BEGIN PASSAGE FOR REVIEW

So I did it all - I admitted I was powerless, I tried to build a relationship with God, I wrote multiple “sex inventories” and “fear inventories” and made amends to soooo many people, for drunken infractions like peeing their bed or stealing their beer. I had multiple sponsees, whom I told how to live their lives from my superior position at age twenty-one, living in my parents’ apartment in Tribeca. I even attended the national convention of alcoholics’ anonymous and got in a fight with my also-sober boyfriend in the convention center parking lot!!!!
I met many of my most cherished, best friends in AA and learned how to ask for help, how to be present at parties with no substances in my system and how to talk to people I don’t know. I became more reliable and accountable and overall, a kinder and less insecure person.
But ten years later, right after my thirtieth birthday, I was just as confused as the Love Has Won girls after Mother God didn’t come back to life. I wasn’t thriving the way I thought I should be as someone who had undergone a spiritual awakening at such a young age. I was still sober, a proud member of not one, but TWO twelve step programs, but I found myself going through yet another awful breakup with yet another man whose love I couldn’t seem to earn. I didn’t understand why I was so unhappy, so unlucky in love!?!?! Where was the joyous, free life I had been PRAYING for and so RIGHTLY deserved for choosing to go from bad girl to good girl? Hello?!?!?!
And so, last year, I drank again.
And ya know what, IT DIDN’T GO VERY WELL! Can you even believe?!?!?! Many unfortunate events followed, including (you guessed it) YET another dysfunctional relationship and messy breakup. I made a lot of mistakes, I hurt people that I love, and I experienced a lot of shame. But I’m actually okay!
It has often appealed to me to categorize every uncomfortable, disappointing or embarrassing moment that has happened since as part of “a relapse” or a “mental breakdown”, to write it all off and label 2023 as a “just a bad year”. I have yearned and even attempted to call out to the world that I can make amends! I can re-earn my worth! I can cleanse myself and be different again! But thanks to therapy, a lot of love from friends and family and a lot of self-searching that I’ve had the privilege to do, I no longer believe that my worth can be defined by any one choice that I make.

END PASSAGE FOR REVIEW
BEGIN EXCERPTED DATA

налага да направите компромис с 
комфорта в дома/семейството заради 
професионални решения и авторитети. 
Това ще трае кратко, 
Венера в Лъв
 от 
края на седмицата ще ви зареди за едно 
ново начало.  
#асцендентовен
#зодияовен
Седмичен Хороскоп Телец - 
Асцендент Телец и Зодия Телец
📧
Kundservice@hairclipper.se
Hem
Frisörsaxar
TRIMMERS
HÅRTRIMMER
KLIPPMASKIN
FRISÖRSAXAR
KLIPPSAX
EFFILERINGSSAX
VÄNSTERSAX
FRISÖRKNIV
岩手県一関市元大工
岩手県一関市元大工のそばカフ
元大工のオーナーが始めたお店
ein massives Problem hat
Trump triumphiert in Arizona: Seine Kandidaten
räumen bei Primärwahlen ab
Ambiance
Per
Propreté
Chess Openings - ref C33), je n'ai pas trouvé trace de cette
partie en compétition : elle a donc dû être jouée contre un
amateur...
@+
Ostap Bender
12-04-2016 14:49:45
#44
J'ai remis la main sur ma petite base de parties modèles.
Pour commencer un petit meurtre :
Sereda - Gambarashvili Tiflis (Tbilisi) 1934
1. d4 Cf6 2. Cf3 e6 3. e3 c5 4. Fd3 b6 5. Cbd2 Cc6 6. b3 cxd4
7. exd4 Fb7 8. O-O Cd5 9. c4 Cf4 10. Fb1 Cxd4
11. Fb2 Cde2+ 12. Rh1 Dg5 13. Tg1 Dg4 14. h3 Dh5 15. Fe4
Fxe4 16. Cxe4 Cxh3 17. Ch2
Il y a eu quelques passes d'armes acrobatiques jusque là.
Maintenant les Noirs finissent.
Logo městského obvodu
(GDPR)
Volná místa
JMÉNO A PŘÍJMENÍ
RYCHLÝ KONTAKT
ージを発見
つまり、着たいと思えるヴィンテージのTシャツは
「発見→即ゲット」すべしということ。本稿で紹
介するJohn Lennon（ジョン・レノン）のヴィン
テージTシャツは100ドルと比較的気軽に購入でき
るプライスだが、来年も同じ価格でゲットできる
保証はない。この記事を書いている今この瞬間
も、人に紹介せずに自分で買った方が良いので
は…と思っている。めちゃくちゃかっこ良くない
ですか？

END EXCERPTED DATA

YOUR TASKS >>
A. Transcribe the section of the essay about getting sober that begins with the words containing "And ya know" and ends with "I’m actually okay!".
B. According to the essay about getting sober, where was the writer living at age twenty-one?
C. Take the essay about getting sober further, picking up from its last sentence.

RESPONSES BY ITEM NUMBER >>
A.
And ya know what, IT DIDN’T GO VERY WELL! Can you even believe?!?!?! Many unfortunate events followed, including (you guessed it) YET another dysfunctional relationship and messy breakup. I made a lot of mistakes, I hurt people that I love, and I experienced a lot of shame. But I’m actually okay!

B. In the writer's parents' apartment in Tribeca.

C.
Today, I choose not to drink because it doesn’t work for me and I can’t seem to do it the way other people do, without serious emotional and physical consequences. I also choose not to go to AA anymore. Both of these choices may change in the future and that’s okay.
2023 was not “just a bad year.” It was… just another period of time, scattered with moments of intense pain, anger, and sadness, and also moments of sheer joy, understanding, growth and laughter. I got two cats this year and I love them so much it hurts, in the best way. I started EMDR therapy. I also got drunk and I got dumped and I sent my ex-boyfriend unhinged text messages with screenshots of Taylor Swift lyrics. I disappointed my family and friends and I also learned to believe that I deserve their love anyways, as long as I try my best to love them too. I enrolled in school to finish my college degree, I got a new job that I love, and wrote a lot of things I’m proud of. I went on some fun dates and some truly horrible ones. I got a lot of tattoos that I don’t know yet if I’ll regret.
2023 is the year that I learned how to look back on my most shameful and painful moments, and to tell myself - you were doing the best you could, and always, no matter what, you are worthy of love. I love you.
…… and in that sense, Love Has Won ;).